Which local food blogs does the excerpt on Paris food myths name as recommendations?

Excerpt:
---------------

Well, given that almost every Paris neighborhood has some sort of attraction within a stone’s throw that is liable to appeal to visitors – a museum, a gallery, a park, an iconic shop, a wrought-iron tower – we’d say this is a fallacy. Ultra-dense touristy pockets like Saint-Michel or the Champs-Elysées aside, it is most certainly possible to find great meals and drink options all over town. The neo-bistrot Le Richer is only a couple blocks from the neon-lights and commercial din of the Grands Boulevards, Verjus claims the Palais Royal as their backyard, David Toutain’s venerated new restaurant is tucked between the Eiffel Tower and Invalides and Semilla, one of our favorites, is in the beating heart of Saint-Germain. A good strategy in any city: avoid places with multi-paged menus in fifteen languages and plan ahead when you can.
Travelers should expect poor service in any Parisian food establishment.
Well, let’s chalk this up to cultural confusion. If you want your waitress, Kimmy, to be at your beck and call every five minutes, constantly refilling your water and interrupting your meal to ask how things are, then by all means, complain about French service. But diners in France take their time, as do servers. Not getting your bill is not always a sign that they don’t want to help you, you just have to ask for it. You need to wait on water? So do children in Africa – chill out, it will come. They won’t alter the dishes on the menu for you because you are a 5th level vegan with an allergy to peanuts and garlic? There’s always bread for you (or is that off limits, too?). Remember that French servers get paid real wages, not tips, so a restaurant doesn’t always have a whole team of underpaid lackeys painting on smiles trying to earn your affection. One or two servers will take on a whole restaurant sometimes, rarely expecting tips, and unconcerned with their performance. So when a waiter is being nice to you, remember that they are humans first, and servers second, and humans are, when given the chance, inherently nice. Lesson: manage your expectations -American service is far from a universal standard.
Everything is fresh and local in Parisian restaurants.
Among the many perennial surprises of the food scene, perhaps the most disheartening is the fact that, faced with mushrooming social charges, labor costs and pricey commercial spaces, many restaurant owners are cutting corners to save money. Sadly, this means they’re excising homemade quality to rely on canned ingredients and frozen meals that simply need to be microwaved. And if you’re willing to bend the definition, then yes, these ready-made meals purchased at Metro, a wholesale supermarket for professionals with several locations in and near Paris, can be considered ‘local’. Not quite the image visitors (or residents, for that matter) have of Paris as a culinary powerhouse. But the chilling effect of this unfortunate reality simply means it’s even more important to do your research. The recommendations you find on local food blogs like Alec Lobrano’s Hungry for Paris, Paris by Mouth, Not Drinking Poison in Paris, David Lebovitz and even this site, among others, point you in the right direction. And if a proposed bill for greater transparency gets approved, restaurateurs will soon be forced to list dishes sourced from industrial suppliers, making it much easier to dodge unscrupulous establishments.
Update: a new NYT piece discusses this very issue! In France, a Battle to Keep Menus Fresh
It’s not worth eating international/ethnic food in Paris.
Would you not eat curry in London? Do you think Chinese food was born in Manhattan’s Chinatown? Paris is a very cosmopolitan city with different cultures pouring out of every neighborhood. To avoid international food is to ignore a very Parisian experience, or at least the Parisian version of a favorite ethnic cuisine. As a former (or current, if you’re French) empire, France has its share of multicultural influences, meaning great couscous, delicious Vietnamese fare, and many Lebanese take-out places that will surprise you. We’re not advocating you run to the closest burger joint for American-style food (though they Frenchify the great American burger as well), but don’t write off ethnic food in favor of steak frites and magret de canard for every meal. The allure might wane after a couple of days.
Any other food myths you’d like to see debunked?

---------------

Input data:
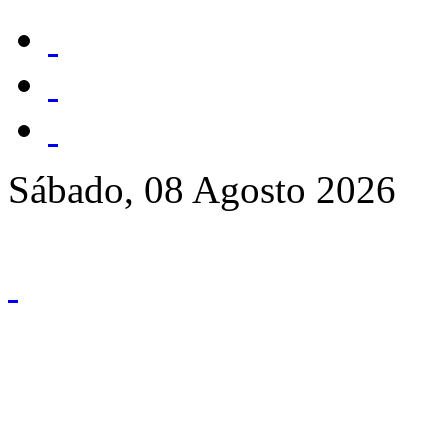
Sábado, 08 Agosto 2026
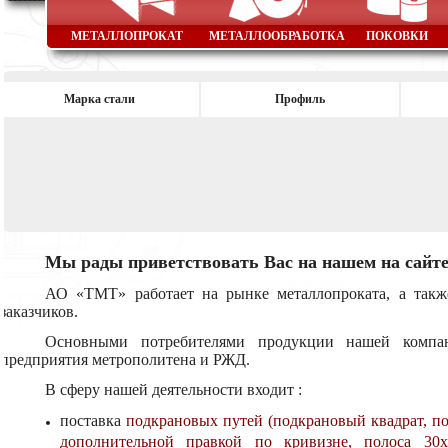
МЕТАЛЛОПРОКАТ
МЕТАЛЛООБРАБОТКА
ПОКОВКИ
Марка стали
Профиль
Мы рады приветствовать Вас на нашем на сайте
АО «ТМТ» работает на рынке металлопроката, а также
заказчиков.
Основными потребителями продукции нашей компани
предприятия метрополитена и РЖД.
В сферу нашей деятельности входит :
поставка
подкрановых путей (подкрановый квадрат, по
дополнительной правкой по кривизне, полоса 30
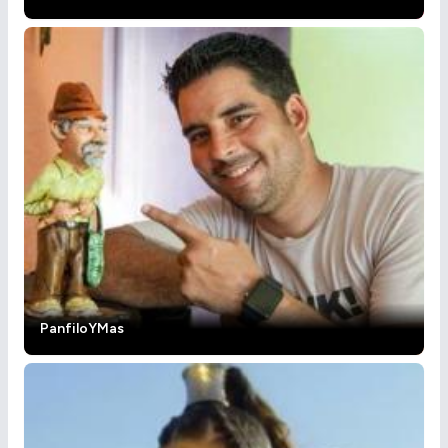
PanfiloYMas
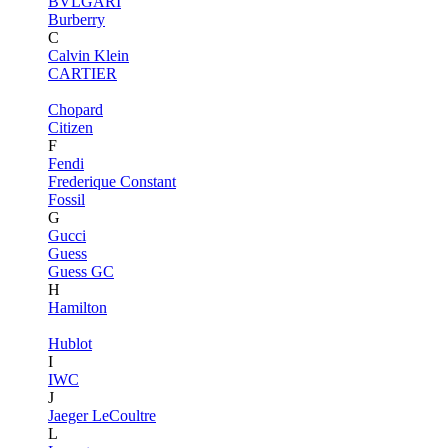
BVLGARI
Burberry
C
Calvin Klein
CARTIER
Chopard
Citizen
F
Fendi
Frederique Constant
Fossil
G
Gucci
Guess
Guess GC
H
Hamilton
Hublot
I
IWC
J
Jaeger LeCoultre
L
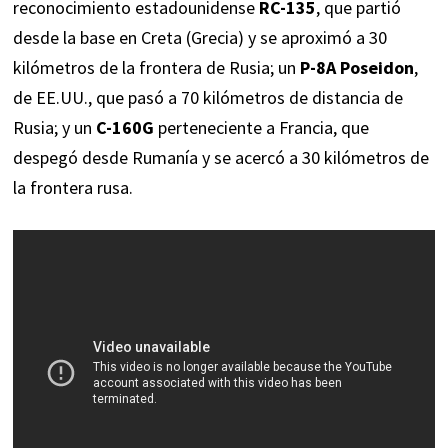
reconocimiento estadounidense
RC-135
, que partió
desde la base en Creta (Grecia) y se aproximó a 30
kilómetros de la frontera de Rusia; un
P-8A Poseidon
,
de EE.UU., que pasó a 70 kilómetros de distancia de
Rusia; y un
C-160G
perteneciente a Francia, que
despegó desde Rumanía y se acercó a 30 kilómetros de
la frontera rusa.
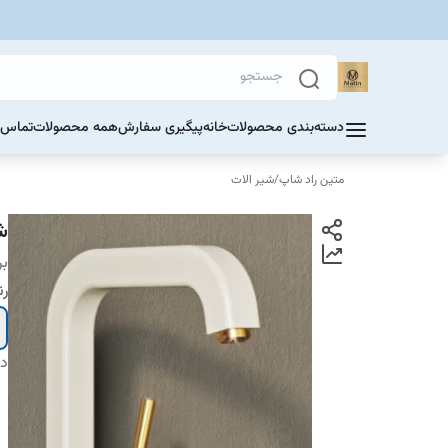
دسته‌بندی محصولات
خانه
پیگیری سفارش
همه محصولات
تماس ب
متین راد شاپ
/
شیر الات
ش
بر
ر
دس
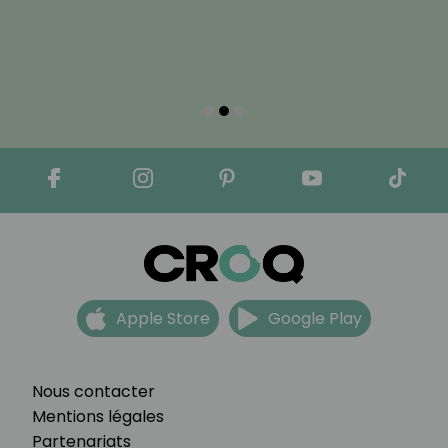
Apple Store
Google Play
Nous contacter
Mentions légales
Partenariats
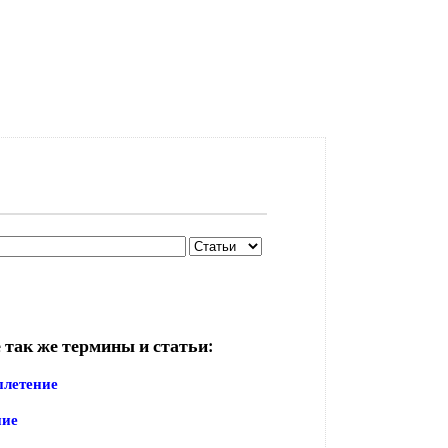
 так же термины и статьи:
плетение
ние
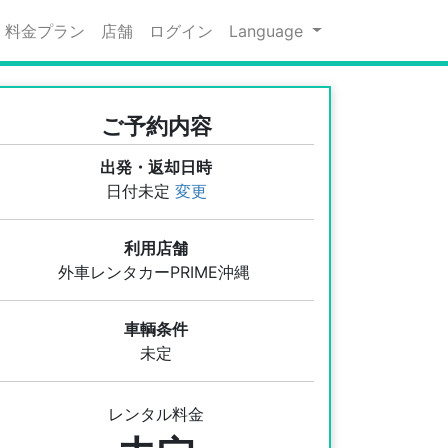
料金プラン
店舗
ログイン
Language
ご予約内容
出発・返却日時
日付未定
変更
利用店舗
外車レンタカーPRIME沖縄
車輌条件
未定
レンタル料金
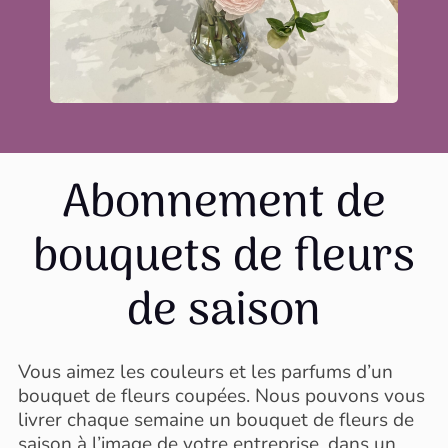
Abonnement de
bouquets de fleurs
de saison
Vous aimez les couleurs et les parfums d’un
bouquet de fleurs coupées. Nous pouvons vous
livrer chaque semaine un bouquet de fleurs de
saison à l’image de votre entreprise, dans un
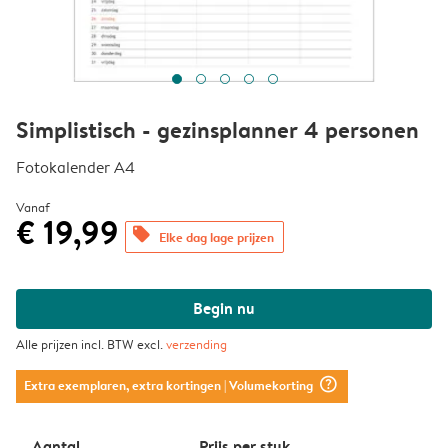
Simplistisch - gezinsplanner 4 personen
Fotokalender A4
Vanaf
€ 19,99
offers
Elke dag lage prijzen
Begin nu
Alle prijzen incl. BTW excl.
verzending
question_mark_circle
Extra exemplaren, extra kortingen
| Volumekorting
Aantal
Prijs per stuk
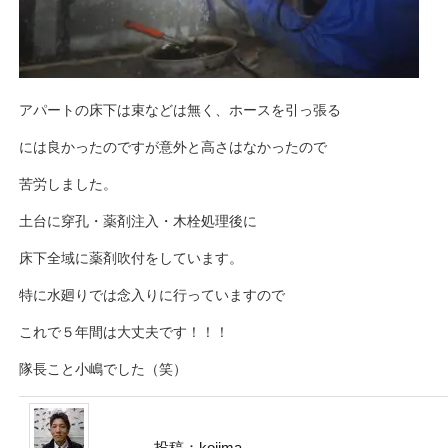
アパートの床下は束などは無く、ホースを引っ張る
には良かったのですが意外と高さはなかったので
苦労しました。
土台に穿孔・薬剤注入・木栓処理後に
床下全域に薬剤吹付をしています。
特に水廻りでは念入りに行っていますので
これで５年間は大丈夫です！！！
隊長こと小嶋でした（笑）
投稿：kojima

---------------

Response to the task:
- Alec Lobrano's Hungry for Paris
- Paris by Mouth
- Not Drinking Poison in Paris
- David Lebovitz